-- ENTRIES PROVIDED follows --
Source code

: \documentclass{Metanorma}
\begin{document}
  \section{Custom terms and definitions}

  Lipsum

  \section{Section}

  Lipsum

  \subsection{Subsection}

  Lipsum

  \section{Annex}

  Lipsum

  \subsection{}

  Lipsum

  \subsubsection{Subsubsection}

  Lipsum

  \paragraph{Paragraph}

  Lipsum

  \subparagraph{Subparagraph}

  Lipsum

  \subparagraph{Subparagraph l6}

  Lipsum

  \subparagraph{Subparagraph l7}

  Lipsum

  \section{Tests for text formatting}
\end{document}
-- ENTRIES PROVIDED concluded --
-- ENTRIES PROVIDED follows --
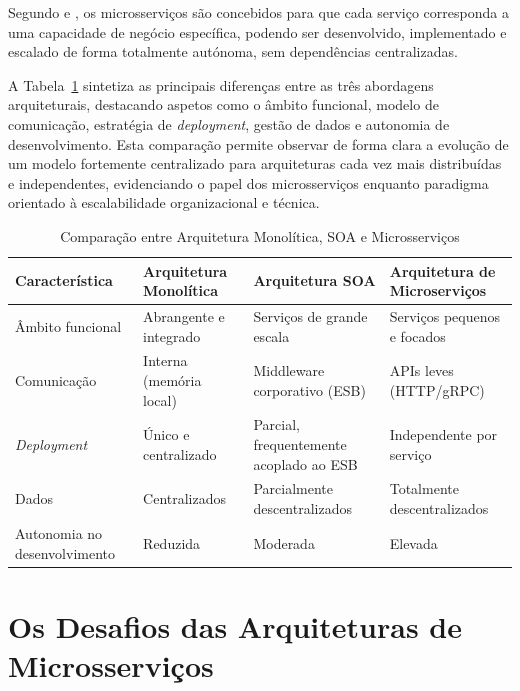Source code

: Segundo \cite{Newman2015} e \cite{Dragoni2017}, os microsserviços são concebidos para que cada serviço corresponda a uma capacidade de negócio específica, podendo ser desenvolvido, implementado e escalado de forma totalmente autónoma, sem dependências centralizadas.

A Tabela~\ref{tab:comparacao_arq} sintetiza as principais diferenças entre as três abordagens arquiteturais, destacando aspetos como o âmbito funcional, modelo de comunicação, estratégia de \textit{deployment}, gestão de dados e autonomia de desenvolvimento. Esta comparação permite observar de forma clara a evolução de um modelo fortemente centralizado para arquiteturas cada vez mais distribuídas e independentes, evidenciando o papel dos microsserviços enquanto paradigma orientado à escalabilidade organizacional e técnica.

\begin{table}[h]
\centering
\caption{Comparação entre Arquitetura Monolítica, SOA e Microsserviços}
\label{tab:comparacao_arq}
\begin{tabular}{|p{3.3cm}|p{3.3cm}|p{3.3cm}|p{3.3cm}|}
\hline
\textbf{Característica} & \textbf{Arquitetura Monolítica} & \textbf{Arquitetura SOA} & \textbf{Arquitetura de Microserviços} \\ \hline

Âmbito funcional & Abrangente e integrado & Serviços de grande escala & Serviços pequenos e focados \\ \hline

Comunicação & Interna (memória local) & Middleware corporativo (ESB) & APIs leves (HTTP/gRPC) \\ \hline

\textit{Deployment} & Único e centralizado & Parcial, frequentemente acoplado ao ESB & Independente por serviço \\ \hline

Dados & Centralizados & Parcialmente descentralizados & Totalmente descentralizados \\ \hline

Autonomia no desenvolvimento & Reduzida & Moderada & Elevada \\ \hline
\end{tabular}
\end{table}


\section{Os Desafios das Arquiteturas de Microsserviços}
-- ENTRIES PROVIDED concluded --
> [TASK]: Go through the data and return each line where the word "Subparagraph" appears.

> [SOLUTION]:
  \subparagraph{Subparagraph}
  \subparagraph{Subparagraph l6}
  \subparagraph{Subparagraph l7}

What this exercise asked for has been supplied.